Том! Сижу в аэропорту в Барселоне, жду рейса на Москву. Сыграла здесь 5 «Гамлетов». А после Афин я все-таки попала в больницу. Разболелось сердце, вызвали «скорую» и прямиком в реанимацию. Пока лежала там одна – сносно. Только от лекарств очень болела голова. Спасла меня нянечка-уборщица – дала мне крепкого сладкого чая. Но потом туда подвезли каких-то старух тоже «с сердцем», и они ночью так храпели! Я была счастлива, когда меня перевели в палату. Там я была одна и блаженствовала. Даже удалось поработать над рукописью о «Поэме без героя» Ахматовой.
Играли мы в Барселоне в каком-то новом театральном центре. Зал неудобный для меня: круглый и без сцены, просто площадка в центре. Нет концентрации энергии.
По просьбе местных – дала тут один мастер-класс по психической энергии. Но тоже в новом помещении – не натопленном. Скучно!
Ко мне сюда приехала приятельница из Женевы. Пришлось с ней погулять по городу и даже съездить в Sitgese – город, где я играла и «Федру», и «Квартет», и «Медею». Там каждый год театральные международные фестивали. В Барселоне я не в первый раз, и поэтому была гидом для моей приятельницы.
Том, по-моему, объявляют посадку. Конверт я приготовила раньше. Просто было недосуг писать. Опущу где-нибудь. Обнимаю.
Алла Демидова.P.S. В июле буду в Дельфах, напишу оттуда.
Ремарка
В своей жизни я была на многих театральных фестивалях: и в Эдинбурге, и в Авиньоне, и в Дельфах, и в Испании, Японии и т. д. В Sitgese – недалеко от Барселоны я была раза 4 – там мы играли и «Федру», и «Квартет», и «Медею», и «Гамлет-урок». Хочу немного сравнить по внешним признакам этот фестиваль и, например, «Кинотавр» (фестиваль в Сочи).

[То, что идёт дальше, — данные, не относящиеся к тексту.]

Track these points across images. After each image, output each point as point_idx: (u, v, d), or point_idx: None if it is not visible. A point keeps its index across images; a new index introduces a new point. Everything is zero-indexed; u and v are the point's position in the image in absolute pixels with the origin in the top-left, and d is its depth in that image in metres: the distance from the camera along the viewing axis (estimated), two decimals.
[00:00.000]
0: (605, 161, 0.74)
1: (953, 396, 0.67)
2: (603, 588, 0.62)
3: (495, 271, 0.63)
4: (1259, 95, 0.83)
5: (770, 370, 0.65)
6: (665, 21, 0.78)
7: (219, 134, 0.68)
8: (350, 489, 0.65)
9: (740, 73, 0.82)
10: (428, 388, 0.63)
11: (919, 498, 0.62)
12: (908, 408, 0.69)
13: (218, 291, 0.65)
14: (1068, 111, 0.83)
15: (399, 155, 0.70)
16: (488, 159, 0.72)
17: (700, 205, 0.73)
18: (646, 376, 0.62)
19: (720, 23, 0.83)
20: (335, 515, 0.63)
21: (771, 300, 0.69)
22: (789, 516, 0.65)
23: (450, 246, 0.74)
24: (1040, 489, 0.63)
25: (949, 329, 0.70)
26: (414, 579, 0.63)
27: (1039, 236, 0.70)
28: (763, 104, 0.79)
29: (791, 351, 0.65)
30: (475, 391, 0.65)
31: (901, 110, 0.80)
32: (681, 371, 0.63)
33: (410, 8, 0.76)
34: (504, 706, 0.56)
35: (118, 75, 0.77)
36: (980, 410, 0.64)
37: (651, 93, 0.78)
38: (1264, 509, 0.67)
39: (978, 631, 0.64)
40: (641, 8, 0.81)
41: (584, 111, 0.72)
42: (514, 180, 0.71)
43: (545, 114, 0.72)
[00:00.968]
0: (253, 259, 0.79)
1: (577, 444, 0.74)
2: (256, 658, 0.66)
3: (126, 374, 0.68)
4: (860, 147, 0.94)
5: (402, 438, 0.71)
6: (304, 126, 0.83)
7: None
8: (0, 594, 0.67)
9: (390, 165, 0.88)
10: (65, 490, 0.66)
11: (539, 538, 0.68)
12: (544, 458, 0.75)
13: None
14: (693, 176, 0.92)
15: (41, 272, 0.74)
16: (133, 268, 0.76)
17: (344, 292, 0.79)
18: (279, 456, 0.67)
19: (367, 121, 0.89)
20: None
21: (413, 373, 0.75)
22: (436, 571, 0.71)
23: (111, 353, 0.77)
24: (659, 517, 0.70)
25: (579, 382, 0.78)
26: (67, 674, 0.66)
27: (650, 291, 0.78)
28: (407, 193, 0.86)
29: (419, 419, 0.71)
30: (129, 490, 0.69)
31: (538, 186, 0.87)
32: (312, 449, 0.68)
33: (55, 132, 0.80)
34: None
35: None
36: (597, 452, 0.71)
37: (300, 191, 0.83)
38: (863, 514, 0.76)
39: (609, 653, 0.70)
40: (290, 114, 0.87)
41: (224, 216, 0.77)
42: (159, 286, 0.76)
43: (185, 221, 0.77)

Мне не хочется критиковать наш сочинский кинофестиваль, потому что это чудо, что он есть в наше время, где киношники, пресса, продюсеры и бесконечное количество детей, мужей и жен – и все это бесплатно кормится, купается, загорает и кто хочет – смотри последние новые фильмы. Здесь – в Испании – хорошая гостиница – лучше, чище, чем в Сочи, хотя обслуживают ее несколько человек. (Сколько было обслуги в сочинской гостинице, мне трудно сказать – не подсчитаешь. На каждом этаже, например, по 4 горничные – здесь одна на всю большую гостиницу. Тем не менее все успевают. Каждый день меняют постельное белье и полотенце.) Но кормят в Сочи обильнее – 3 раза в день – много, вкусно (не понимаю, кто дает на это деньги и зачем). Здесь утром обычный гостиничный завтрак (то, что называют европейским – без излишеств). И потом на день дают талон на 10 долларов – можешь, доплатив еще 20 – поесть в любом ресторане. 3-я еда не предполагается.

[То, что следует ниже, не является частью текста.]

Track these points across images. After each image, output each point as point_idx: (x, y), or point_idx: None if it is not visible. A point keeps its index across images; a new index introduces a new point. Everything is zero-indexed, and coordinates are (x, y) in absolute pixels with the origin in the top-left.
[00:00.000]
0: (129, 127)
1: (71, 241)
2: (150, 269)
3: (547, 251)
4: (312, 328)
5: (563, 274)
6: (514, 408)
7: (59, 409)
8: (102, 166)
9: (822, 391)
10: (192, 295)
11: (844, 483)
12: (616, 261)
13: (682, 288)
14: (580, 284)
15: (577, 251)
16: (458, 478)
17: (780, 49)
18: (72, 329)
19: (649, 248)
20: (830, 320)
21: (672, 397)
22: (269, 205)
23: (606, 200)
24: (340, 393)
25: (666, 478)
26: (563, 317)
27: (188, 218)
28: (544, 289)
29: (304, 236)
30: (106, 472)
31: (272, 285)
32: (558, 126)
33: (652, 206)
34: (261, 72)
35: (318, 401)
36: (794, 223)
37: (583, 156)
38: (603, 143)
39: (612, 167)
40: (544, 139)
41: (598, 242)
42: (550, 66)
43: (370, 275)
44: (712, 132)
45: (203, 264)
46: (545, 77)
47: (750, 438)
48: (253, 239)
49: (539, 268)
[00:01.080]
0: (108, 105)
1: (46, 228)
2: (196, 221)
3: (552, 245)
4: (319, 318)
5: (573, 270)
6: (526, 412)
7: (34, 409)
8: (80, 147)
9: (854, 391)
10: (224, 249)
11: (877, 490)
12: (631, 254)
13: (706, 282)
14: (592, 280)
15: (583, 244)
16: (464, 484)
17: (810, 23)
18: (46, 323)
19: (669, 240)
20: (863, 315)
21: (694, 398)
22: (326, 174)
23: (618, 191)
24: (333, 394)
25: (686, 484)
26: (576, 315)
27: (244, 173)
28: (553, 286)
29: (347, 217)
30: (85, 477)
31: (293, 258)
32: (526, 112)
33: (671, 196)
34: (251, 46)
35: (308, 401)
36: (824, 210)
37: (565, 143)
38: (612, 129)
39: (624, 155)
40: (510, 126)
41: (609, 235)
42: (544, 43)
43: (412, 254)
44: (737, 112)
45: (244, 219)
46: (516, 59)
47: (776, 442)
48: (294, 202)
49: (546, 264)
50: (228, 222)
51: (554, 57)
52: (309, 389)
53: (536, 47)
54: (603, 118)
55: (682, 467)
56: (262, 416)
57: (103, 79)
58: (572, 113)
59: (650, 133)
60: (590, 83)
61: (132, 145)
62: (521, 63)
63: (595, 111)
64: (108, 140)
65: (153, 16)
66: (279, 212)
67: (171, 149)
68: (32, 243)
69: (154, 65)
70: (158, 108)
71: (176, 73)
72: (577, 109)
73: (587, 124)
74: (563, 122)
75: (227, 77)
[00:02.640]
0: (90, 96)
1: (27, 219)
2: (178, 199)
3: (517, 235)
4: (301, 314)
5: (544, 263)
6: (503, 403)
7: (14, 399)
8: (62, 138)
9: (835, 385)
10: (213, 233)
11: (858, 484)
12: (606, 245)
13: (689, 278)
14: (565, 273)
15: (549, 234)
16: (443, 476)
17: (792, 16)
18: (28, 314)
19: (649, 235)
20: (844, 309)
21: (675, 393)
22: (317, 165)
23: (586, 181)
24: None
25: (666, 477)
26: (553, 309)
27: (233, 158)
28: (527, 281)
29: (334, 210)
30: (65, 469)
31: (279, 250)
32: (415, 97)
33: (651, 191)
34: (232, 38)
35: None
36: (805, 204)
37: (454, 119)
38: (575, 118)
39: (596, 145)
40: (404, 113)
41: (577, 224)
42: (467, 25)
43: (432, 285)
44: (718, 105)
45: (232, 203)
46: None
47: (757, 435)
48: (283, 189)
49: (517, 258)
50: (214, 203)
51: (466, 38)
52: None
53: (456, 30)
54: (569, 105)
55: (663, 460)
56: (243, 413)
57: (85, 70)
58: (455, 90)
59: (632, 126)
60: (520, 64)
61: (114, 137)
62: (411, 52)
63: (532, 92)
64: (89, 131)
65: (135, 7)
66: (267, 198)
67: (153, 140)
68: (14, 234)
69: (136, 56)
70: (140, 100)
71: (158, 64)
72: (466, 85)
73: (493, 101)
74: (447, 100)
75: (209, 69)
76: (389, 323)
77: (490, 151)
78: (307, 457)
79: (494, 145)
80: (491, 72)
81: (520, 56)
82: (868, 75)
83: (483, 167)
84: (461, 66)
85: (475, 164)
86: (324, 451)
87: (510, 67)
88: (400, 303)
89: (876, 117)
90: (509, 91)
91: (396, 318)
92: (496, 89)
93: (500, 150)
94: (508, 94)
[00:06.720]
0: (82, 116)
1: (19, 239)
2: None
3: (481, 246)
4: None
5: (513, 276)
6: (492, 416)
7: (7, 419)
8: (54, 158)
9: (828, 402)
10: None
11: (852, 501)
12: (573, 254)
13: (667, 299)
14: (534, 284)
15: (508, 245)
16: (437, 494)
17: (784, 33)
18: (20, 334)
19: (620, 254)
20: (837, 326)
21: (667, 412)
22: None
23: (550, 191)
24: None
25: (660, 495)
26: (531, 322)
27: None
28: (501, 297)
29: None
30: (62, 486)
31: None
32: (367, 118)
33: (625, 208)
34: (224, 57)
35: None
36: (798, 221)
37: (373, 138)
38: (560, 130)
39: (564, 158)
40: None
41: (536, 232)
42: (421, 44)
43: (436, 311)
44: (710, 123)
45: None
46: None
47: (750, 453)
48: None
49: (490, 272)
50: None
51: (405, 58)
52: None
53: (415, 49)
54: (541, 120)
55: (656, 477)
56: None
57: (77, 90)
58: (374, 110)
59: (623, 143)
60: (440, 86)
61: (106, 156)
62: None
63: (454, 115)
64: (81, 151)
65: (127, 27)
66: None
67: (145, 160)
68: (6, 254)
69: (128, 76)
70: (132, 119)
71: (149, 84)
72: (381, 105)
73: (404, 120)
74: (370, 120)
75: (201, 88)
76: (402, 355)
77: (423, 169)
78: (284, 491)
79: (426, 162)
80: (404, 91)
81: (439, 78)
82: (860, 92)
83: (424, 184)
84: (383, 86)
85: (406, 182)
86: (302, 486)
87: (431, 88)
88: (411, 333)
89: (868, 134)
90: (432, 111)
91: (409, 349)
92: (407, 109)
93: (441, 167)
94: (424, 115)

В Сочи каждый день фильмы, с утра до вечера фильмы, на которые мало кто ходит – все сидят или у моря, или в кафе. Здесь вечером по 2 спектакля, и достать билет на них очень трудно – залы переполнены.

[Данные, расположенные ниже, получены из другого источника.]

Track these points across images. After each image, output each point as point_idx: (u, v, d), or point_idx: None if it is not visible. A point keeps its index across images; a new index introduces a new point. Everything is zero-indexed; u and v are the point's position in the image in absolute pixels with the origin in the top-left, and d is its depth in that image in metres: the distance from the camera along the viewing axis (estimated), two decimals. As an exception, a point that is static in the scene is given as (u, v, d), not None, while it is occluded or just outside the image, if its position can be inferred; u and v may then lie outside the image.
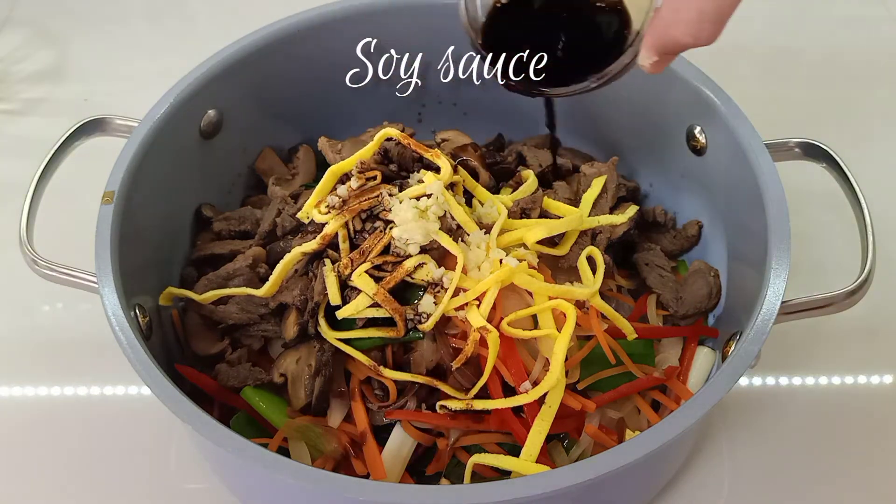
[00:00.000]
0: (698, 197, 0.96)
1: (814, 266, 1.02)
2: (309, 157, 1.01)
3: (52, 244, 0.84)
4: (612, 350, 0.80)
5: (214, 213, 0.97)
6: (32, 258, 0.80)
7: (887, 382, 0.96)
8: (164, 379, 0.70)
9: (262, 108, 0.99)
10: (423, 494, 0.64)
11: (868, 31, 1.33)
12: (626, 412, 0.83)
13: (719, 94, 0.86)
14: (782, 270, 0.75)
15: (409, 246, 0.78)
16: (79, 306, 1.02)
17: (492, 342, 0.76)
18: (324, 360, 0.80)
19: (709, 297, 0.89)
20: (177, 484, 0.89)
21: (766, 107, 0.97)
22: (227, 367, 0.84)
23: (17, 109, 1.25)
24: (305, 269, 0.84)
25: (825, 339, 0.98)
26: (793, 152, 0.86)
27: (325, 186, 0.86)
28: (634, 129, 0.99)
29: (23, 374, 0.98)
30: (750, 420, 0.92)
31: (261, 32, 0.93)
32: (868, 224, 0.80)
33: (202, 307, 0.86)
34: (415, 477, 0.81)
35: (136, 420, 0.93)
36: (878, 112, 1.23)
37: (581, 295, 0.80)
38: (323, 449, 0.79)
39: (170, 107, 0.87)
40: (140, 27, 1.39)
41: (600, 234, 0.90)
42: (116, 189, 0.80)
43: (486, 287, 0.78)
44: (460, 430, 0.79)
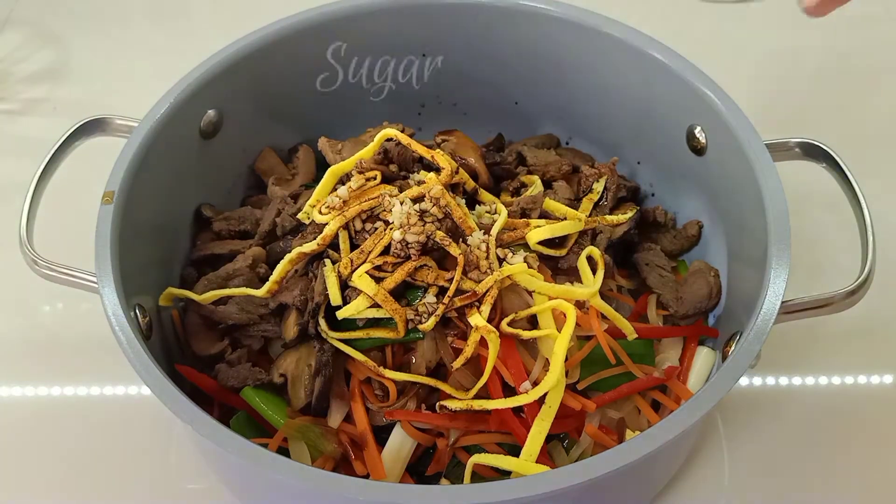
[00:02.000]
0: (698, 197, 0.96)
1: (814, 266, 1.02)
2: (309, 157, 1.01)
3: (52, 244, 0.84)
4: (612, 350, 0.80)
5: (214, 213, 0.97)
6: (32, 258, 0.80)
7: (887, 382, 0.97)
8: (164, 379, 0.70)
9: (262, 108, 0.99)
10: (423, 494, 0.64)
11: (868, 31, 1.33)
12: (626, 412, 0.83)
13: (719, 94, 0.86)
14: (782, 270, 0.75)
15: (409, 247, 0.78)
16: (79, 306, 1.02)
17: (492, 342, 0.76)
18: (324, 361, 0.80)
19: (709, 297, 0.89)
20: (177, 484, 0.89)
21: (766, 107, 0.98)
22: (226, 367, 0.84)
23: (17, 109, 1.25)
24: (306, 269, 0.84)
25: (825, 339, 0.98)
26: (793, 152, 0.86)
27: (325, 187, 0.86)
28: (634, 129, 0.99)
29: (23, 374, 0.98)
30: (750, 420, 0.92)
31: (261, 32, 0.93)
32: (868, 224, 0.80)
33: (202, 307, 0.86)
34: (415, 477, 0.81)
35: (136, 420, 0.93)
36: (878, 112, 1.23)
37: (581, 295, 0.80)
38: (323, 449, 0.79)
39: (170, 107, 0.87)
40: (140, 27, 1.39)
41: (600, 235, 0.90)
42: (116, 189, 0.80)
43: (486, 287, 0.78)
44: (460, 431, 0.79)
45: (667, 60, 0.89)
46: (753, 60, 1.29)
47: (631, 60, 0.91)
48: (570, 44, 0.95)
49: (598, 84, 0.97)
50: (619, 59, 0.93)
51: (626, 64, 0.92)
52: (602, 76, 0.96)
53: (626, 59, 0.92)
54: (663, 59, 0.89)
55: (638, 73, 0.92)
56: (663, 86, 0.90)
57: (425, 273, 0.79)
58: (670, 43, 0.90)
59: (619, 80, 0.95)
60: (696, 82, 0.87)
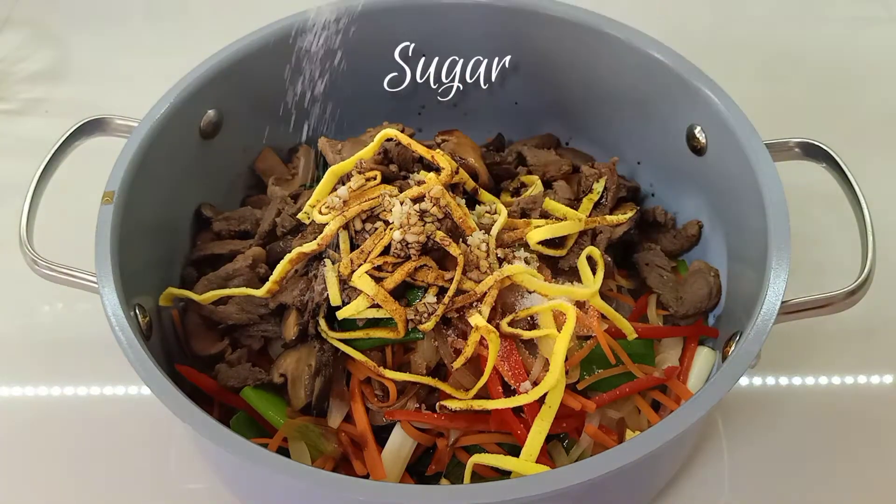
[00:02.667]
0: (698, 197, 0.96)
1: (814, 266, 1.02)
2: (309, 158, 1.01)
3: (52, 244, 0.84)
4: (612, 350, 0.80)
5: (214, 213, 0.97)
6: (32, 258, 0.80)
7: (887, 382, 0.96)
8: (164, 379, 0.70)
9: (262, 109, 0.98)
10: (423, 494, 0.64)
11: (868, 31, 1.33)
12: (626, 412, 0.83)
13: (719, 94, 0.86)
14: (782, 270, 0.75)
15: (409, 247, 0.78)
16: (79, 306, 1.02)
17: (492, 342, 0.76)
18: (324, 361, 0.80)
19: (709, 297, 0.89)
20: (177, 484, 0.89)
21: (766, 107, 0.97)
22: (226, 368, 0.84)
23: (17, 109, 1.25)
24: (306, 269, 0.84)
25: (825, 339, 0.98)
26: (793, 152, 0.86)
27: (325, 187, 0.86)
28: (634, 129, 0.99)
29: (23, 374, 0.98)
30: (750, 420, 0.92)
31: (261, 32, 0.93)
32: (868, 224, 0.80)
33: (202, 307, 0.86)
34: (415, 477, 0.81)
35: (136, 420, 0.93)
36: (878, 112, 1.23)
37: (581, 295, 0.80)
38: (323, 449, 0.79)
39: (170, 107, 0.87)
40: (140, 27, 1.39)
41: (600, 235, 0.90)
42: (116, 189, 0.80)
43: (486, 287, 0.78)
44: (460, 431, 0.79)
45: (667, 60, 0.89)
46: (753, 60, 1.29)
47: (631, 60, 0.91)
48: (571, 44, 0.95)
49: (598, 84, 0.97)
50: (619, 58, 0.93)
51: (627, 64, 0.92)
52: (602, 76, 0.96)
53: (627, 58, 0.92)
54: (663, 59, 0.89)
55: (638, 72, 0.92)
56: (663, 86, 0.90)
57: (425, 273, 0.79)
58: (670, 43, 0.90)
59: (620, 80, 0.95)
60: (696, 82, 0.87)
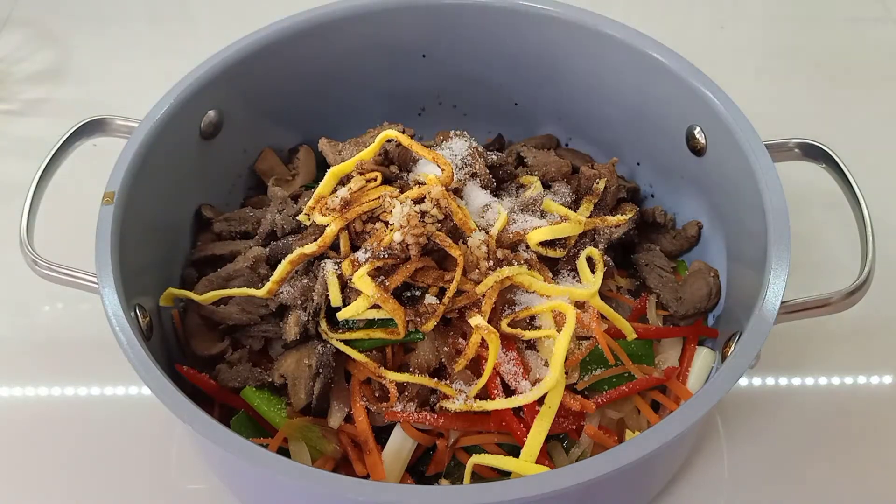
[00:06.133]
0: (698, 197, 0.96)
1: (814, 266, 1.02)
2: (309, 158, 1.01)
3: (52, 244, 0.84)
4: (612, 350, 0.80)
5: (215, 213, 0.97)
6: (32, 258, 0.80)
7: (886, 383, 0.97)
8: (164, 379, 0.70)
9: (263, 109, 0.99)
10: (423, 494, 0.64)
11: (868, 31, 1.34)
12: (625, 412, 0.83)
13: (719, 94, 0.86)
14: (782, 271, 0.75)
15: (409, 248, 0.78)
16: (79, 306, 1.02)
17: (492, 343, 0.76)
18: (324, 361, 0.80)
19: (708, 298, 0.89)
20: (177, 484, 0.89)
21: (766, 107, 0.98)
22: (227, 368, 0.84)
23: (17, 109, 1.26)
24: (306, 269, 0.84)
25: (825, 339, 0.98)
26: (792, 152, 0.86)
27: (325, 188, 0.86)
28: (634, 129, 0.99)
29: (23, 374, 0.98)
30: (749, 420, 0.92)
31: (261, 32, 0.93)
32: (868, 224, 0.80)
33: (202, 308, 0.86)
34: (415, 477, 0.81)
35: (136, 420, 0.93)
36: (877, 112, 1.23)
37: (581, 296, 0.80)
38: (323, 449, 0.80)
39: (170, 107, 0.87)
40: (140, 28, 1.39)
41: (600, 235, 0.90)
42: (116, 189, 0.80)
43: (486, 288, 0.78)
44: (460, 431, 0.79)
45: (666, 61, 0.89)
46: (753, 60, 1.29)
47: (631, 61, 0.91)
48: (570, 45, 0.95)
49: (597, 85, 0.97)
50: (618, 59, 0.93)
51: (626, 65, 0.92)
52: (602, 77, 0.96)
53: (626, 59, 0.92)
54: (663, 60, 0.89)
55: (638, 73, 0.92)
56: (663, 86, 0.90)
57: (425, 274, 0.79)
58: (670, 43, 0.90)
59: (619, 80, 0.95)
60: (695, 82, 0.87)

В Сочи меняют туалеты, а на открытии и закрытии – актрисы в вечерних платьях. Здесь – майки, шорты, джинсы – с утра до вечера. Официальных церемоний нет.
Когда идешь, например, по улице Парижа – никто ни на кого не обращает внимания.
У нас одежда пристального внимания и обсуждения. И встречают и провожают «по одежке». Впрочем я ломлюсь в «открытые двери». Итак все ясно, так что лень продолжать эту тему.
Письмо
20 июля 2002 г.
Том, привет Вам из Афин. Сижу в «своей» квартире в театре Терзопулоса. Жара и шум. Ад.
Я раньше никак не могла выучить французское «l’enfer» (ад), все время говорила «contre paradise» (не рай), а теперь, поживя в Афинах «l’enfer», у меня точно закрепилось за этим городом.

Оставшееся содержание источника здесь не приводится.